21. State rep Kim LaSata is an average conservative, supporting an income tax cut, constitutional carry, and pension reform. She faces state rep Dave Pagel, who is one of the most liberal republicans in the state house, having supported Common Core, Medicaid expansion, and Proposal 1 and opposed electric choice, an income tax cut, constitutional carry, and pension reform.
22. State rep Lana Theis is a conservative star who opposed Proposal 1 and the gas tax increase. She faces Joseph Converse Marinaro, who is running a gadfly campaign.
24. State rep Tom Barrett is a solid conservative who supported electric choice, an income tax cut, pension reform, and auto insurance reform, and opposed FoxConn subsidies. He faces state rep Brett Roberts, who opposed electric choice, an income tax cut, pension reform, and auto insurance reform, and supported FoxConn subsidies. Roberts has never been endorsed by Right to Life and represents only a small part of the district.
25. State rep Dan Lauwers, an average Republican, is unopposed for this seat.
26. State rep Bob Genetski is a solid conservative who was regularly rated most conservative in the state house. He faces state rep Aric Nesbitt, an average Republican who supported Common Core and opposed electric choice.
29. State rep Chris Afendoulis has a moderate voting record, but is the only candidate running a serious campaign in a very vulnerable district. Daniel Oesch has filed a reporting waiver.
30. This is traditionally the most Republican district in Michigan, but it has a history of electing relative moderates. Three state reps are competing here. Daniela Garcia has a very moderate record, opposing electric choice, an income tax cut, and auto insurance reform. Her predecessor, Joe Haveman, is little better, voting for Medicaid expansion and Proposal 1. Roger Victory is a more average Republican, who voted against Medicaid expansion and electric choice and for Proposal 1, an income tax cut, and auto insurance reform. A better choice is conservative activist Rett DeBoer, who has volunteered for President Trump and Pat Colbeck.

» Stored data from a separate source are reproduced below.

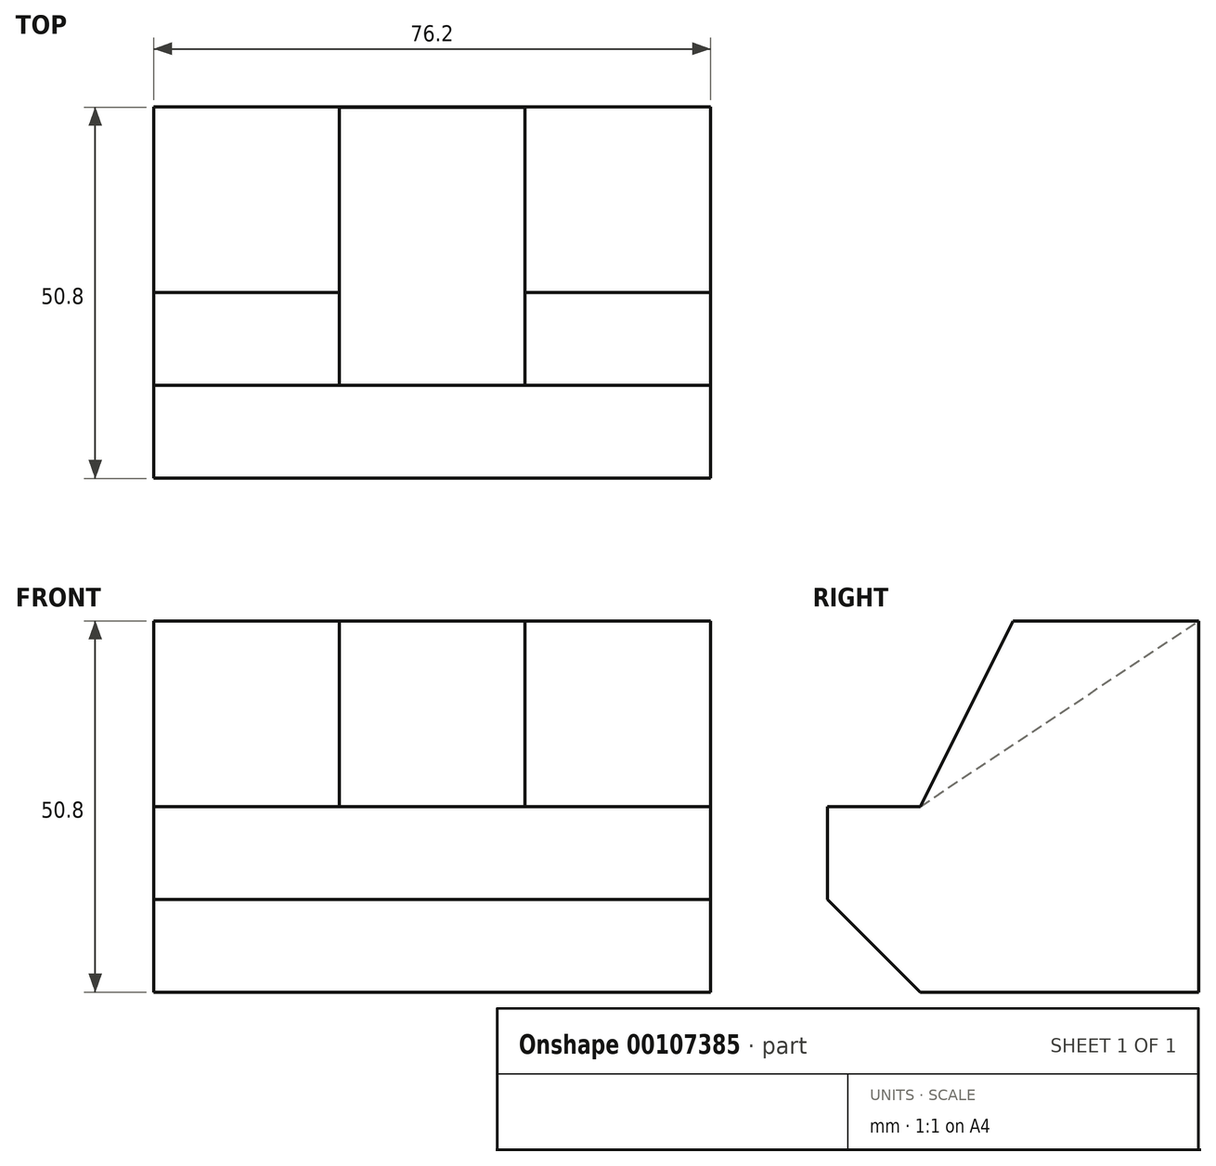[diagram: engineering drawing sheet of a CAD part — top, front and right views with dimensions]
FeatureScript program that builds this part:
annotation { "Feature Type Name" : "Feature", "Feature Type Description" : "" }
export const myFeature = defineFeature(function(context is Context, id is Id, definition is map)
    precondition{}
    {
        {
            var Q0;
            Q0=qCreatedBy(makeId("Right.planeOp"),FACE);
            var sketch = newSketch(context, id + "F0", { "sketchPlane" : qUnion([Q0])});
            skLineSegment(sketch, "E0", {"start": v(-11.88, 16.82) * mm, "end": v(13.52, 16.82) * mm});
            skLineSegment(sketch, "E1", {"start": v(13.52, 16.82) * mm, "end": v(13.52, -33.98) * mm});
            skLineSegment(sketch, "E2", {"start": v(13.52, -33.98) * mm, "end": v(-24.58, -33.98) * mm});
            skLineSegment(sketch, "E3", {"start": v(-24.58, -33.98) * mm, "end": v(-24.58, -8.58) * mm});
            skLineSegment(sketch, "E4", {"start": v(-24.58, -8.58) * mm, "end": v(-11.88, 16.82) * mm});
            skSolve(sketch);
        }
        {
            var Q0;
            Q0=makeQuery(id+"F0.imprint","IMPRINT",FACE,{"disambiguationData":[TD([[makeQuery(id+"F0.imprint","IMPRINT",EDGE,{"derivedFrom":sQuery(id+"F0.wireOp",EDGE,"E0")}),-1.0]])]});
            extrude(context, id + "F1", {"entities" : qUnion([Q0]), "oppositeDirection" : true, "depth" : 76.2 * mm});
        }
        {
            var Q0;
            Q0=makeQuery(id+"F1.opExtrude","CAP_FACE",FACE,{"disambiguationData":[OSD([sQuery(id+"F0.wireOp",EDGE,"E0"),sQuery(id+"F0.wireOp",EDGE,"E1"),sQuery(id+"F0.wireOp",EDGE,"E2"),sQuery(id+"F0.wireOp",EDGE,"E3"),sQuery(id+"F0.wireOp",EDGE,"E4")])],"isStart":true});
            var sketch = newSketch(context, id + "F2", { "sketchPlane" : qUnion([Q0])});
            skLineSegment(sketch, "E5", {"start": v(-24.58, -8.58) * mm, "end": v(-37.28, -8.58) * mm});
            skLineSegment(sketch, "E6", {"start": v(-37.28, -8.58) * mm, "end": v(-37.28, -21.28) * mm});
            skLineSegment(sketch, "E7", {"start": v(-37.28, -21.28) * mm, "end": v(-24.58, -33.98) * mm});
            skLineSegment(sketch, "E8", {"start": v(-24.58, -8.58) * mm, "end": v(-24.58, -33.98) * mm});
            skSolve(sketch);
        }
        {
            var Q0;
            Q0 = qSketchRegion(id + "F2", true);
            extrude(context, id + "F3", {"entities" : qUnion([Q0]), "operationType" : NewBodyOperationType.ADD, "oppositeDirection" : true, "depth" : 76.2 * mm});
        }
        {
            var Q0;
            {var subQ0=sQuery(id+"F0.wireOp",EDGE,"E4");Q0=makeQuery(id+"F3.boolean.opBoolean","MERGE",EDGE,{"derivedFrom":[makeQuery(id+"F1.opExtrude","SWEPT_EDGE",EDGE,{"disambiguationData":[OSD([sQuery(id+"F0.wireOp",EDGE,"E3"),subQ0])]}),makeQuery(id+"F3.opExtrude","SWEPT_EDGE",EDGE,{"disambiguationData":[OSD([subQ0,sQuery(id+"F2.wireOp",EDGE,"E5"),sQuery(id+"F2.wireOp",EDGE,"E8")])]})]});}
            var Q1;
            Q1=makeQuery(id+"F1.opExtrude","SWEPT_EDGE",EDGE,{"disambiguationData":[OSD([sQuery(id+"F0.wireOp",EDGE,"E0"),sQuery(id+"F0.wireOp",EDGE,"E1")])]});
            cPlane(context, id + "F4", {"entities" : qUnion([Q0, Q1]), "cplaneType" : CPlaneType.LINE_ANGLE, "offset" : 25.4 * mm, "angle" : 0 * degree, "width" : 152.4 * mm, "height" : 152.4 * mm});
        }
        {
            var Q0;
            Q0=qCreatedBy(id+"F4.planeOp",FACE);
            var sketch = newSketch(context, id + "F5", { "sketchPlane" : qUnion([Q0])});
            skLineSegment(sketch, "E9", {"start": v(-50.8, -25.21) * mm, "end": v(-50.8, 20.58) * mm});
            skLineSegment(sketch, "E10", {"start": v(-50.8, 20.58) * mm, "end": v(-25.4, 20.58) * mm});
            skLineSegment(sketch, "E11", {"start": v(-50.8, -25.21) * mm, "end": v(-25.4, -25.21) * mm});
            skLineSegment(sketch, "E12", {"start": v(-25.4, -25.21) * mm, "end": v(-25.4, 20.58) * mm});
            skSolve(sketch);
        }
        {
            var Q0;
            Q0 = qSketchRegion(id + "F5", true);
            extrude(context, id + "F6", {"entities" : qUnion([Q0]), "operationType" : NewBodyOperationType.REMOVE, "depth" : 25.4 * mm});
        }
    });
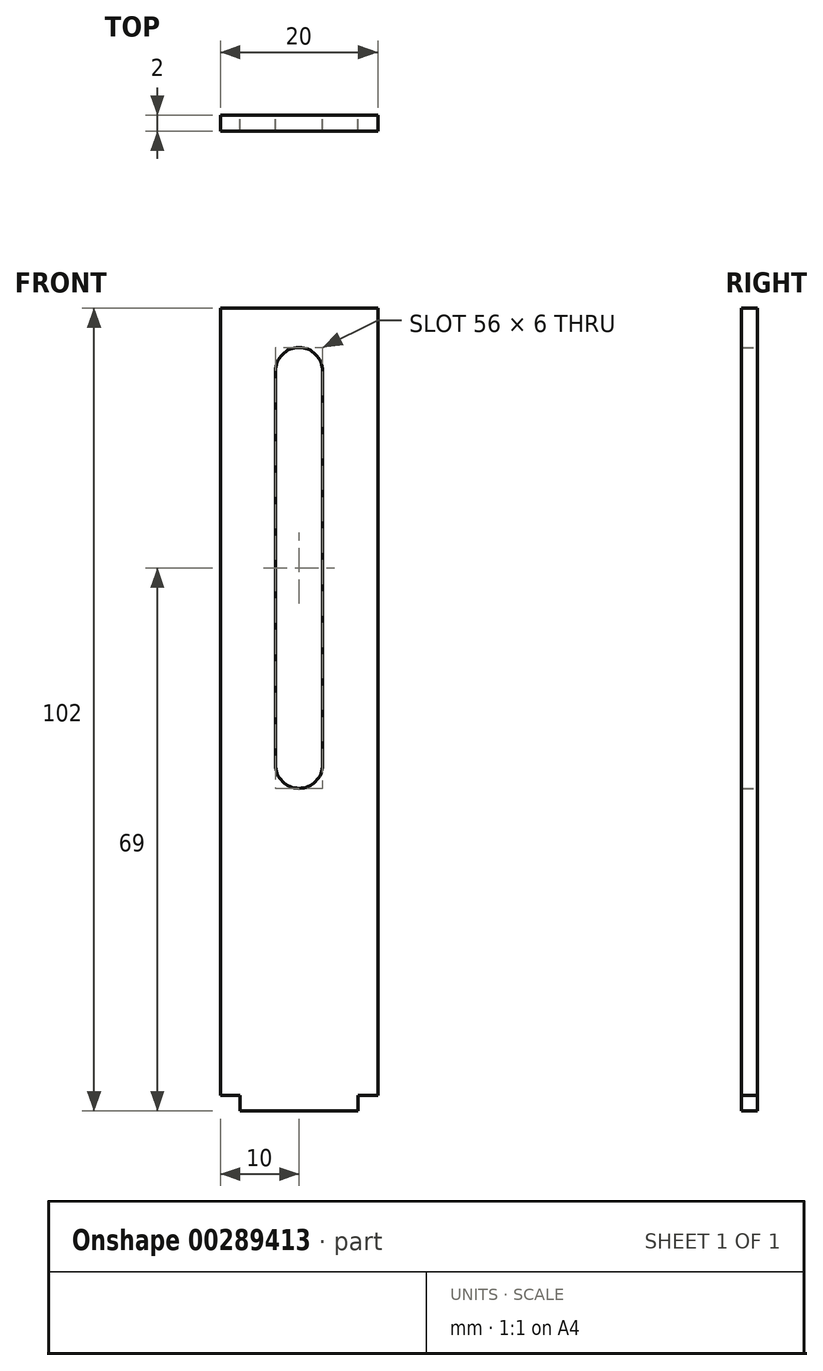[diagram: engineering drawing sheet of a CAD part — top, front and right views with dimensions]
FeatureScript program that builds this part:
annotation { "Feature Type Name" : "Feature", "Feature Type Description" : "" }
export const myFeature = defineFeature(function(context is Context, id is Id, definition is map)
    precondition{}
    {
        {
            var Q0;
            Q0=qCreatedBy(makeId("Front.planeOp"),FACE);
            var sketch = newSketch(context, id + "F0", { "sketchPlane" : qUnion([Q0])});
            skLineSegment(sketch, "E0", {"start": v(0, 0) * mm, "end": v(15, 0) * mm});
            skLineSegment(sketch, "E1", {"start": v(15, 0) * mm, "end": v(15, 2) * mm});
            skLineSegment(sketch, "E2", {"start": v(15, 2) * mm, "end": v(17.5, 2) * mm});
            skLineSegment(sketch, "E3", {"start": v(17.5, 2) * mm, "end": v(17.5, 102) * mm});
            skLineSegment(sketch, "E4", {"start": v(17.5, 102) * mm, "end": v(-2.5, 102) * mm});
            skLineSegment(sketch, "E5", {"start": v(-2.5, 102) * mm, "end": v(-2.5, 2) * mm});
            skLineSegment(sketch, "E6", {"start": v(-2.5, 2) * mm, "end": v(0, 2) * mm});
            skLineSegment(sketch, "E7", {"start": v(0, 2) * mm, "end": v(0, 0) * mm});
            skLineSegment(sketch, "E8.bottom", {"start": v(4.5, 94) * mm, "end": v(10.5, 94) * mm});
            skLineSegment(sketch, "E8.top", {"start": v(4.5, 44) * mm, "end": v(10.5, 44) * mm});
            skLineSegment(sketch, "E8.left", {"start": v(4.5, 94) * mm, "end": v(4.5, 44) * mm});
            skLineSegment(sketch, "E8.right", {"start": v(10.5, 94) * mm, "end": v(10.5, 44) * mm});
            skArc(sketch, "E9", {"start": v(4.5, 44) * mm, "mid": v(7.5, 41) * mm, "end": v(10.5, 44) * mm});
            skArc(sketch, "E10", {"start": v(10.5, 94) * mm, "mid": v(7.5, 97) * mm, "end": v(4.5, 94) * mm});
            skSolve(sketch);
        }
        {
            var Q0;
            Q0 = qSketchRegion(id + "F0", true);
            extrude(context, id + "F1", {"entities" : qUnion([Q0]), "depth" : 2 * mm});
        }
    });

31. State rep Gary Glenn is a conservative hero in the state house, opposing Proposal 1 and the gas tax and supporting electric choice. He faces state rep Kevin Daley, who supported Proposal 1.
33. Former state rep Rick Outman is an average Republican who supported Common Core and Proposal 1 and opposed Medicaid expansion and electric choice. He faces former state house candidate Greg Alexander.
34. State rep John Bumstead is somewhat more conservative here, voting against Common Core, Medicaid expansion, Proposal 1, and for increased speed limits and electric choice. He faces state rep Holly Hughes, who opposed increased speed limits and electric choice.
35. State rep Ray Franz is a solid conservative who opposed Proposal 1. He faces average Republican state rep Bruce Rendon, who supported Proposal 1, and state rep Curt VanderWall, who supported FoxConn subsidies.
37. Teacher Jim Gurr is running an uphill primary challenge to state senator Wayne Schmidt, who supported Proposal 1, Common Core, Medicaid expansion, the Amazon tax, increased gas tax, and FoxConn subsidies and opposed electric choice. He also introduced legislation to legalize red light cameras.
38. State rep Ed McBroom is somewhat moderate, but has weak fundraising so far. Mike Carey is a moderate with significant self-funding. This district is vulnerable, as moderate democrat state rep Scott Dianda is running.
The Michigan state senate currently has two solid conservatives (Pat Colbeck and Joe Hune). This year, two (Runestad and Theis) are near certain to win, and four others (Barrett, Genetski, Glenn, and Franz) have decent chances to win. Conservative donor looking to maximize their impact should support those four, and perhaps Tedder, LaSata, and DeBoer.